I have a well-read friend who is impatient with beauty, at least in the literary realm. He is strictly an ideas man. His ideal novel is probably 1984 or one of Dostoevsky’s potboilers. If a book or even a sentence is artful, that’s fine so long as it doesn’t get in the way of the “message,” whereas my idea of a great novelist is Henry James of whom T.S. Eliot famously said, “He had a mind so fine that no idea could violate it.” Do James’ novels contain ideas? Of course. But they never vulgarly push themselves to the front of the line.
Not wanting
to offend my friend and having no interest in arguing with anyone about much of
anything, I remembered something the late Terry Teachout wrote years ago that clarified
my thinking on the subject. Like me, Terry was an aesthete who wanted nothing
to do with aestheticism. I found his 2014 essay “Confessions of an Aesthete,”
published in Commentary:
“It’s not
that aesthetes are hostile to ideas. But it’s part of aesthetic wisdom that
there is great danger in allowing ideas alone to take the reins and ride
mankind, since too often they end up riding individual men and women into mass
graves.”
For some of
us, art gives pleasure. That’s why we read Nabokov, listen to Mingus and watch
John Ford movies. But America, Terry observes, remains to some degree a “can-do,
no-frills culture,” and for some of us, “It’s not enough that art should please
us: We want it to improve us, to make
us smarter and richer, and maybe even thinner.” I hear the Teachout voice in that,
loud and clear, and perhaps an echo of the man whose biography he wrote, H.L.

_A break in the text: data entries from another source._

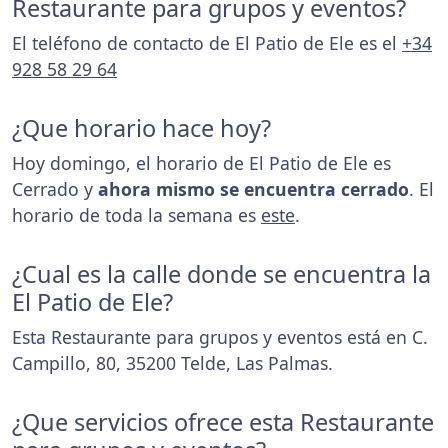
Restaurante para grupos y eventos?
El teléfono de contacto de El Patio de Ele es el
+34
928 58 29 64
¿Que horario hace hoy?
Hoy domingo, el horario de El Patio de Ele es
Cerrado y
ahora mismo se encuentra cerrado
. El
horario de toda la semana es
este
.
¿Cual es la calle donde se encuentra la
El Patio de Ele?
Esta Restaurante para grupos y eventos está en C.
Campillo, 80, 35200 Telde, Las Palmas.
¿Que servicios ofrece esta Restaurante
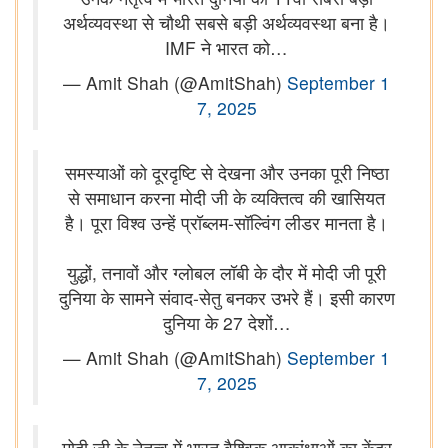
अर्थव्यवस्था से चौथी सबसे बड़ी अर्थव्यवस्था बना है।
IMF ने भारत को…
— Amit Shah (@AmitShah)
September 1
7, 2025
समस्याओं को दूरदृष्टि से देखना और उनका पूरी निष्ठा
से समाधान करना मोदी जी के व्यक्तित्व की खासियत
है। पूरा विश्व उन्हें प्रॉब्लम-सॉल्विंग लीडर मानता है।
युद्धों, तनावों और ग्लोबल लॉबी के दौर में मोदी जी पूरी
दुनिया के सामने संवाद-सेतु बनकर उभरे हैं। इसी कारण
दुनिया के 27 देशों…
— Amit Shah (@AmitShah)
September 1
7, 2025
मोदी जी के नेतृत्व में भारत वैश्विक आकांक्षाओं का केंद्र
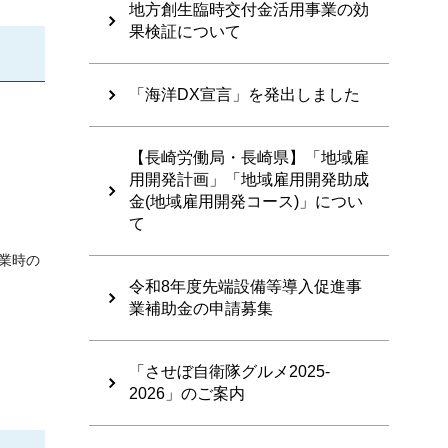
地方創生臨時交付金活用事業の効
果検証について
「海洋DX宣言」を発出しました
【長崎労働局・長崎県】「地域雇
用開発計画」「地域雇用開発助成
金(地域雇用開発コース)」につい
て
業時の
令和8年度先端設備等導入促進事
業補助金の申請募集
「させぼ自衛隊グルメ2025-
2026」のご案内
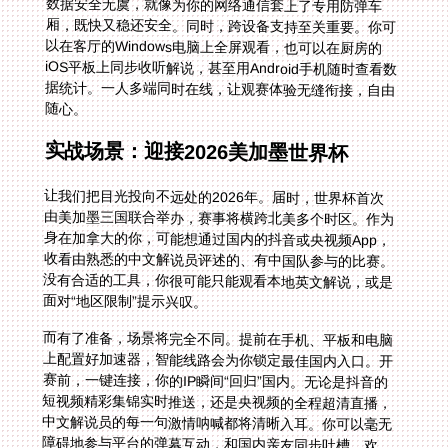
随心。
实战场景：迎接2026美加墨世界杯
让我们把目光投向不远处的2026年。届时，世界杯首次
由美加墨三国联合举办，赛事将横跨北美多个时区。作为
身在加拿大的你，可能想通过国内的抖音或央视频App，
收看由熟悉的中文解说员评述的、有中国队参与的比赛。
没有合适的工具，你很可能只能观看本地英文解说，或是
面对“地区限制”提示兴叹。
而有了准备，场景将完全不同。提前在手机、平板和电脑
上配置好加速器，智能线路会为你锁定最佳国内入口。开
赛前，一键连接，你的IP瞬间“回归”国内。无论是抖音的
短视频精彩集锦实时推送，还是央视频的全程超清直播，
中文解说员的每一句激情呐喊都将清晰入耳。你可以毫无
障碍地参与平台的弹幕互动，和国内亲友同步吐槽、欢
呼，完全融入那份独属于中文互联网的观赛氛围中，仿佛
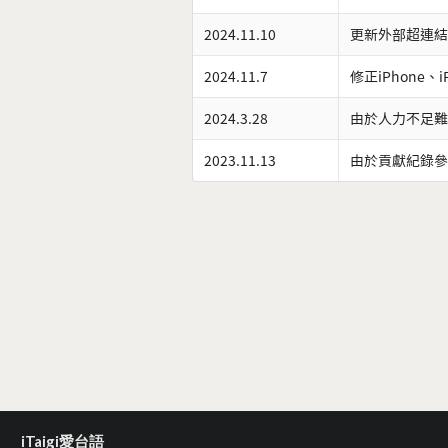
2024.11.10
更新外部超連結
2024.11.7
修正iPhone、
2024.3.28
由於人力不足難
2023.11.13
由於貢獻紀錄參
iTaigi愛台語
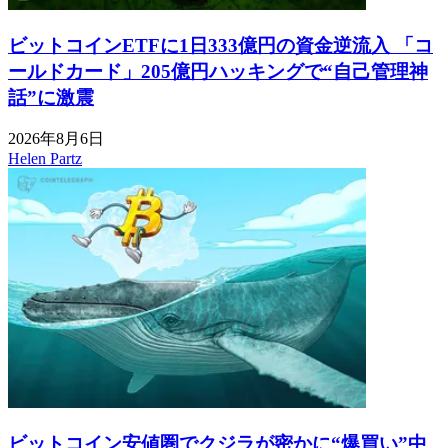
ビットコインETFに1日333億円の資金逆流入 「コ
ールドカード」205億円ハッキングで“自己管理神
話”に激震
2026年8月6日
Helen Partz
ビットコイン安値圏でクジラが密かに“爆買い”中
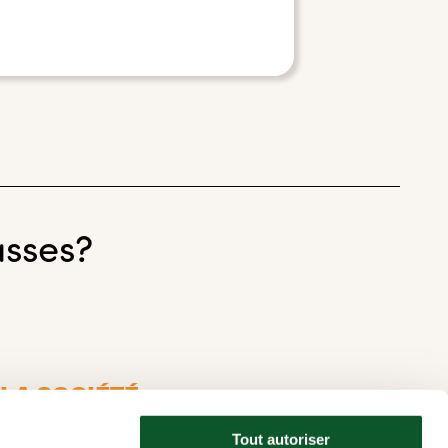
asses?
LA SOCIÉTÉ
C DES ACTIONS
QUANTES QUI
Tout autoriser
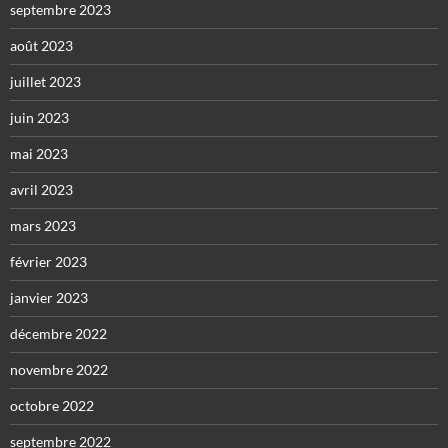
septembre 2023
août 2023
juillet 2023
juin 2023
mai 2023
avril 2023
mars 2023
février 2023
janvier 2023
décembre 2022
novembre 2022
octobre 2022
septembre 2022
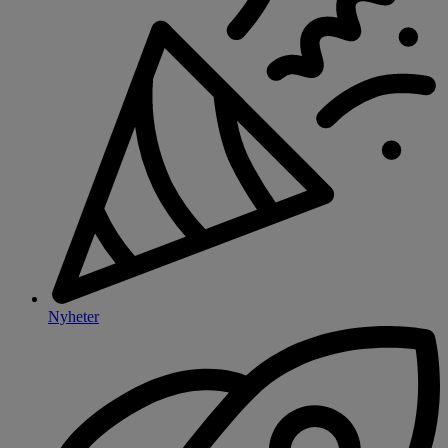
Nyheter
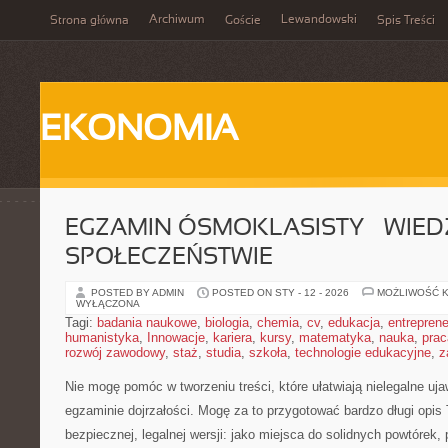
Archiwum
Lewandowski
Strona główna
Goście
Spis Treści
EKONOMIA
EGZAMIN ÓSMOKLASISTY – WIED
SPOŁECZEŃSTWIE
POSTED BY ADMIN
POSTED ON STY - 12 - 2026
MOŻLIWOŚĆ 
WYŁĄCZONA
Tagi:
badania naukowe
,
biologia
,
chemia
,
cv
,
edukacja
,
entreprene
humanistyka
,
Innowacje
,
kariera
,
kursy
,
matematyka
,
nauka
,
prac
rozwój zawodowy
,
staż
,
studia
,
szkoła
,
technologie edukacyjne
,
z
Nie mogę pomóc w tworzeniu treści, które ułatwiają nielegalne uj
egzaminie dojrzałości. Mogę za to przygotować bardzo długi opis
bezpiecznej, legalnej wersji: jako miejsca do solidnych powtórek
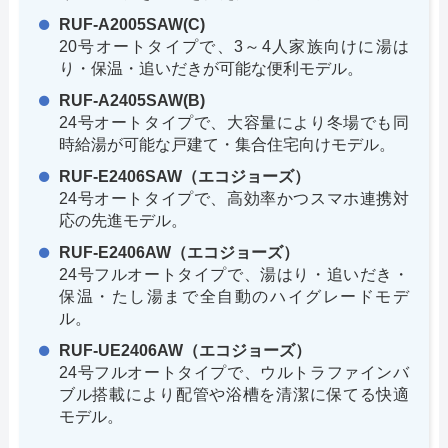
RUF-A2005SAW(C)
20号オートタイプで、3～4人家族向けに湯は
り・保温・追いだきが可能な便利モデル。
RUF-A2405SAW(B)
24号オートタイプで、大容量により冬場でも同
時給湯が可能な戸建て・集合住宅向けモデル。
RUF-E2406SAW（エコジョーズ）
24号オートタイプで、高効率かつスマホ連携対
応の先進モデル。
RUF-E2406AW（エコジョーズ）
24号フルオートタイプで、湯はり・追いだき・
保温・たし湯まで全自動のハイグレードモデ
ル。
RUF-UE2406AW（エコジョーズ）
24号フルオートタイプで、ウルトラファインバ
ブル搭載により配管や浴槽を清潔に保てる快適
モデル。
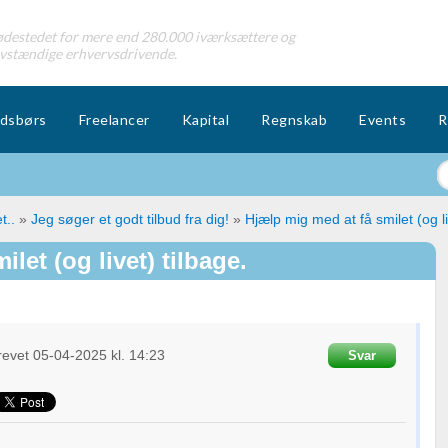
destedet for mere end 280.000 iværksættere og
lvstændige erhvervsdrivende.
dsbørs
Freelancer
Kapital
Regnskab
Events
R
t..
»
Jeg søger et godt tilbud fra dig!
»
Hjælp mig med at få smilet (og li
let (og livet) tilbage.
revet
05-04-2025
kl. 14:23
Svar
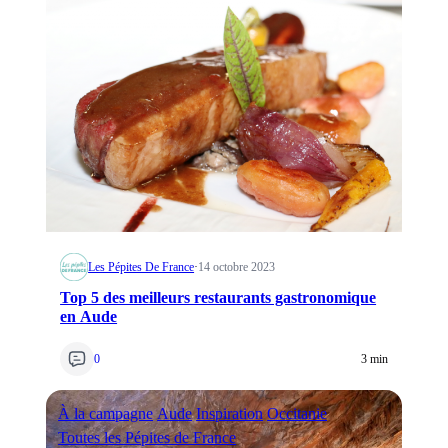
Les Pépites De France
·
14 octobre 2023
Top 5 des meilleurs restaurants gastronomique
en Aude
0
3 min
À la campagne
Aude
Inspiration
Occitanie
Toutes les Pépites de France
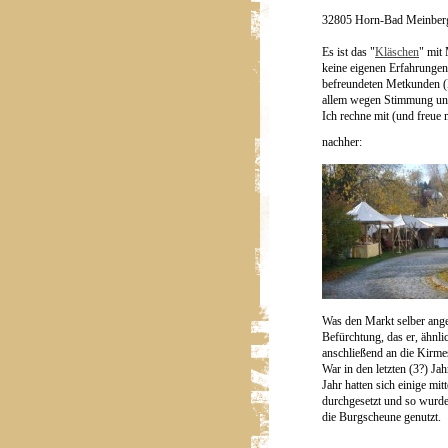
32805 Horn-Bad Meinber
Es ist das "
Kläschen
" mit 
keine eigenen Erfahrungen 
befreundeten Metkunden (
allem wegen Stimmung un
Ich rechne mit (und freu
nachher:
Was den Markt selber angeh
Befürchtung, das er, ähnli
anschließend an die Kirme
War in den letzten (3?) Ja
Jahr hatten sich einige mit
durchgesetzt und so wurd
die Burgscheune genutzt.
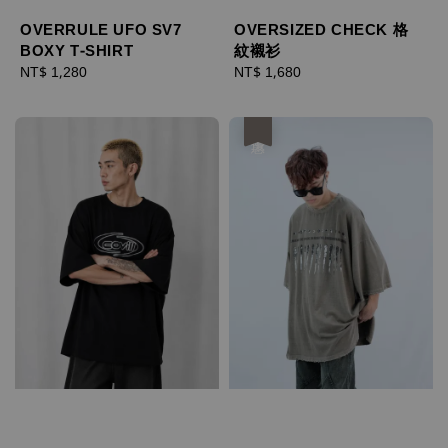
OVERRULE UFO SV7
OVERSIZED CHECK 格
BOXY T-SHIRT
紋襯衫
Regular
NT$ 1,280
Regular
NT$ 1,680
price
price
優惠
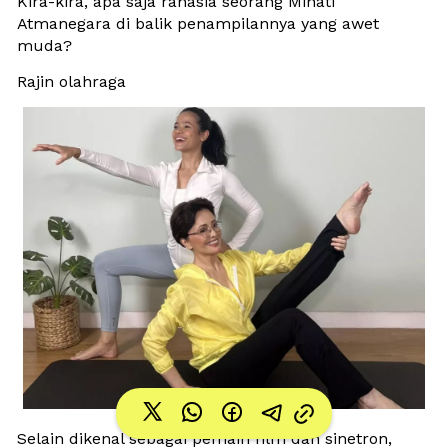
Kira-kira, apa saja rahasia seorang Minati 
Atmanegara di balik penampilannya yang awet 
muda?
Rajin olahraga
Selain dikenal sebagai pemain film dan sinetron,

Mencken. His essay is rich – here it comes – in ideas:
“If the
characteristic error of conservatives is to be indifferent to serious art, then
the characteristic error of liberals is to instrumentalize it. Not since the
days of the Popular Front has there been such widespread suspicion on the left
of the notion that great art can exist in a realm independent from that of
politics.”
Not only can
but must. Do you see why I miss Terry?
1 comment:
Hear hear. Perhaps there is a middle way. Speaking of literature, specifically, Italo Calvino called it "a search for the book hidden in the distance that alters the value and meaning of the known books." I like that. The notion of a book as a kind of talisman. Pleasure in the reading, pleasure in the knowledge that both the reader and the art are participants in a kind of game spanning ages.